I may be totally off base (which my wife would agree with) but I think the guy who is out there on a regular basis dove,early goose, deer bow, waterfowl, pheasant, deer, predator, etc. hunting usually conducts themselves in a better manner than those who get out 1-3 days a year. Either out of respect for others or themselves, not sure. Maybe out of fear of getting caught since they are out so often? Hard to say for sure. I have nothing against weekend warriors (those who only get to hunt on weekends). I do most of my hunting on weekends and save my vacation for the fall to get to hunt a few weekdays. Don't knock a guy for how often or seldom he gets out, but how he conducts himself or herself while out.
Alot of rambling and I probably said nothing. BTW SFC Rude, I find it hard to believe you got a ticket for being off an established trail while on a gravel road. If it happened, I hope you fought it. The liberal judges love to throw wardens cases out. :evil:


----------



## headhunter (Oct 10, 2002)

Hey StevePike, Just wanted to add, it is legal to drive on any section line, at any time of year, regardless of what your doing. Whether or not there are wheel tracks on it or not. I know because I emailed the G/F last winter after we had a heated debate on FB. I told the game and fish section lines were basically useless and we should rid ourselves of such stupidity.
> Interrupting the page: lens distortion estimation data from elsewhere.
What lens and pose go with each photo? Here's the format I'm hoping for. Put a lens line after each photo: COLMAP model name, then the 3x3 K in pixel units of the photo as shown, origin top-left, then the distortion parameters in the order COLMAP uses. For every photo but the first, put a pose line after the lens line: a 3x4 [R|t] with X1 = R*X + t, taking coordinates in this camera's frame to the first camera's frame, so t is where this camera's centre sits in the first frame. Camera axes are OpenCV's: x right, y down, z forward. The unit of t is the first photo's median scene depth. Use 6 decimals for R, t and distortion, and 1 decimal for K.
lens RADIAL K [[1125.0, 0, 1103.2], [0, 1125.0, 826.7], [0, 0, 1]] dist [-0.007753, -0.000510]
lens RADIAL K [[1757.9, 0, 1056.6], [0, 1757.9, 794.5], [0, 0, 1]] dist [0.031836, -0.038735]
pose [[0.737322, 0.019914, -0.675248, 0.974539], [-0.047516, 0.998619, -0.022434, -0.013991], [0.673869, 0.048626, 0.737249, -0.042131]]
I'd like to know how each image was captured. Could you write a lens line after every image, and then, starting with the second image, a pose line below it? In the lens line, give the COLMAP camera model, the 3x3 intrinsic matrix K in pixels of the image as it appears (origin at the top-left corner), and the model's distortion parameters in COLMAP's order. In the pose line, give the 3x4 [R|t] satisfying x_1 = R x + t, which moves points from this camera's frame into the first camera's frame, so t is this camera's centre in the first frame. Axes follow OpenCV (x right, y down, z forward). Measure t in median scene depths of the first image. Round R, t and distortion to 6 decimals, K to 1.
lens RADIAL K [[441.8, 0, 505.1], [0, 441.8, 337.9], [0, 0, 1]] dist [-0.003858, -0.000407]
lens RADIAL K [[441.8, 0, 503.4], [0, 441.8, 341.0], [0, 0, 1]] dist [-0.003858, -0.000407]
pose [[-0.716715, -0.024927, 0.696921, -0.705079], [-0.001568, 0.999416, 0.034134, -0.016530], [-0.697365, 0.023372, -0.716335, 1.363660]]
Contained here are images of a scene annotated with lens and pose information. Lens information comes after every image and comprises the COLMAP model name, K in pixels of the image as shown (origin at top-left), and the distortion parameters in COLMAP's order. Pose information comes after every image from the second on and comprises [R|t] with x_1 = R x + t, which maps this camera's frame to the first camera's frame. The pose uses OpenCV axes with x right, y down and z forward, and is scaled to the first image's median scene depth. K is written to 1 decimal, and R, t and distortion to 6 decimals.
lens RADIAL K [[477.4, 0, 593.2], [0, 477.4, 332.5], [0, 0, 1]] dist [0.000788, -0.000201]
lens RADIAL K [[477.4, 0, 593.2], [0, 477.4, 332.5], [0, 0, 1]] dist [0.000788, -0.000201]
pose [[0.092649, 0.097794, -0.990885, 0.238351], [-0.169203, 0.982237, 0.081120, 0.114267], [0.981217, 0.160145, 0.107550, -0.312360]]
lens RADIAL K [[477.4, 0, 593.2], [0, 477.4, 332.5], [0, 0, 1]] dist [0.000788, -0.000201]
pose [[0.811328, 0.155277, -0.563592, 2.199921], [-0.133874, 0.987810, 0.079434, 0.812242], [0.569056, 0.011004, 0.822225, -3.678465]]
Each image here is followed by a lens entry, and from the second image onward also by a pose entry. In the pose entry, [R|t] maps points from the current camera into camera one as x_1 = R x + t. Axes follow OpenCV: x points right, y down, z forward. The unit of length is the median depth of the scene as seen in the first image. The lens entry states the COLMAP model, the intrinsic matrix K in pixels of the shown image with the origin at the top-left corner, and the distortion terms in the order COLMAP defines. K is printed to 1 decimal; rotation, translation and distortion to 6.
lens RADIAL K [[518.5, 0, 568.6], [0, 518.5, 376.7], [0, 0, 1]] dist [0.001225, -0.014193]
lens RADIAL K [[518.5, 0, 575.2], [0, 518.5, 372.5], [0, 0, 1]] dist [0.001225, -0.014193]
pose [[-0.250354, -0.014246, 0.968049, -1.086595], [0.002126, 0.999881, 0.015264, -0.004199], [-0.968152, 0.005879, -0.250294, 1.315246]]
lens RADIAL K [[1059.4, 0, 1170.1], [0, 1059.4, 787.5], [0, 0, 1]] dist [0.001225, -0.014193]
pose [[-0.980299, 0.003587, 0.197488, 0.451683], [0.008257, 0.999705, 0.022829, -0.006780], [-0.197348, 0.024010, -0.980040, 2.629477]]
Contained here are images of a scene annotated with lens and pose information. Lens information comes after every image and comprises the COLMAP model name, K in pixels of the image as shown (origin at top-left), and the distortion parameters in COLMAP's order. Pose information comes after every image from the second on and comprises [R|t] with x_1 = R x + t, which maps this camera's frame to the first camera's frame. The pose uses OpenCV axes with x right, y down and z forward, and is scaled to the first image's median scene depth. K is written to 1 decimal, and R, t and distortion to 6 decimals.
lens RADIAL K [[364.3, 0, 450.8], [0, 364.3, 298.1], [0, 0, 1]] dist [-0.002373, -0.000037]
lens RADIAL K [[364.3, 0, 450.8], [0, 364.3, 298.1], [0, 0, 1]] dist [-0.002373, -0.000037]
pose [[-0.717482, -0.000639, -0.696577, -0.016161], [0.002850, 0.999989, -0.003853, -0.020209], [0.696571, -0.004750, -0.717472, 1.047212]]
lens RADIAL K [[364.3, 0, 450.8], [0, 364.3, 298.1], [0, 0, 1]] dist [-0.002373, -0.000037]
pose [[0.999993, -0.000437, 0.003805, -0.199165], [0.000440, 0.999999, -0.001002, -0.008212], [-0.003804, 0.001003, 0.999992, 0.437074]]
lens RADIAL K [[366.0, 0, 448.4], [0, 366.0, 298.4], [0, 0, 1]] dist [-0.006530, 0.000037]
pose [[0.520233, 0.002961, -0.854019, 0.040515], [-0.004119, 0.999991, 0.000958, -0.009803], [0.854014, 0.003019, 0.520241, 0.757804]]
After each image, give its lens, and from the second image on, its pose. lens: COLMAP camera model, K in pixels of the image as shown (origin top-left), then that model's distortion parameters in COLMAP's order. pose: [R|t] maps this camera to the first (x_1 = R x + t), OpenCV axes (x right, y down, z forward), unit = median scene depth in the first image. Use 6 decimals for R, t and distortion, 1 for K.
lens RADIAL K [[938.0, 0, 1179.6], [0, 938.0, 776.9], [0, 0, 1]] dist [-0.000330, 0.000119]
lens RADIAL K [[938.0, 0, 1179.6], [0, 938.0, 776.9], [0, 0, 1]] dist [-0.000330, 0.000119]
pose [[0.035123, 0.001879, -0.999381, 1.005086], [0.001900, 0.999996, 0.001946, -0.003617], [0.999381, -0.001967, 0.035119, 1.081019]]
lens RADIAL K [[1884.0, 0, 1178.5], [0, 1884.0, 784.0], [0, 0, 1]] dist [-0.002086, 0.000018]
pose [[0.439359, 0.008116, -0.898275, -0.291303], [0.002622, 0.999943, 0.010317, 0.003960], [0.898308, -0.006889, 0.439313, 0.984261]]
The g/f guy wrote back and said S.Lines were out of there jurisdiction. These laws were made years ago for farmers traveling from field to field, so folks wouldn't be driving on other peoples crops (which I knew allready, thanks for nothing) and are in the law books of ND (forever? apparently.) and basically said "yah, you go right on ahead and TRY get rid of section lines as a mode of travel during hunting season"........He was alot of help. He basically said put up or shut up, and good luck. I would love to get a bill going to get rid of section lines. Know of any other state that has em?????? They only turn private property into PUBLIC property which is total BS. Am I venting again?


----------



## frosty (Dec 6, 2002)

Headhunter....section lines are a valuable asset to sportsmen (especially these days) ensuring legal access to places they have to hunt whether it is with a vehicle or by foot. As a fellow sportsmen, you would like to take more access away from sportsmen and give more advantages to the commerical operators? Many situations occur with G&O's where certain spots get land locked with private land surrounding your piece of either public or private ground you have permission on. You are false, you cannot drive on section line's whenever and wherever, this time of year with the state fire index where it is, you are prohibited from driving any trail where grass touches the bottom of your vehicle if the fire danger is in the extreme category.


----------



## adokken (Jan 28, 2003)

Why would anyone want to close section lines unless they are anti hunting,
We have 200 acres of good deer territory that is two miles from a paved road 
and a good trail leading to it on a section line. During bow season I have two dedicated bow hunters hunting it and when rifle season opens there will be about a dozen locals that will be using it. Yes its posted and fenced but would rather have a few have a quality hunt then be over run.
There is also a school section a mile from the pavement that is on the same trail that is also good deer territory. If the section line was closed the local outfitter that has land connected to the school section would think he was in heaven. Lets not try to make things any more difficult for the residents and Non resident free lancers. Adrian Dokken


----------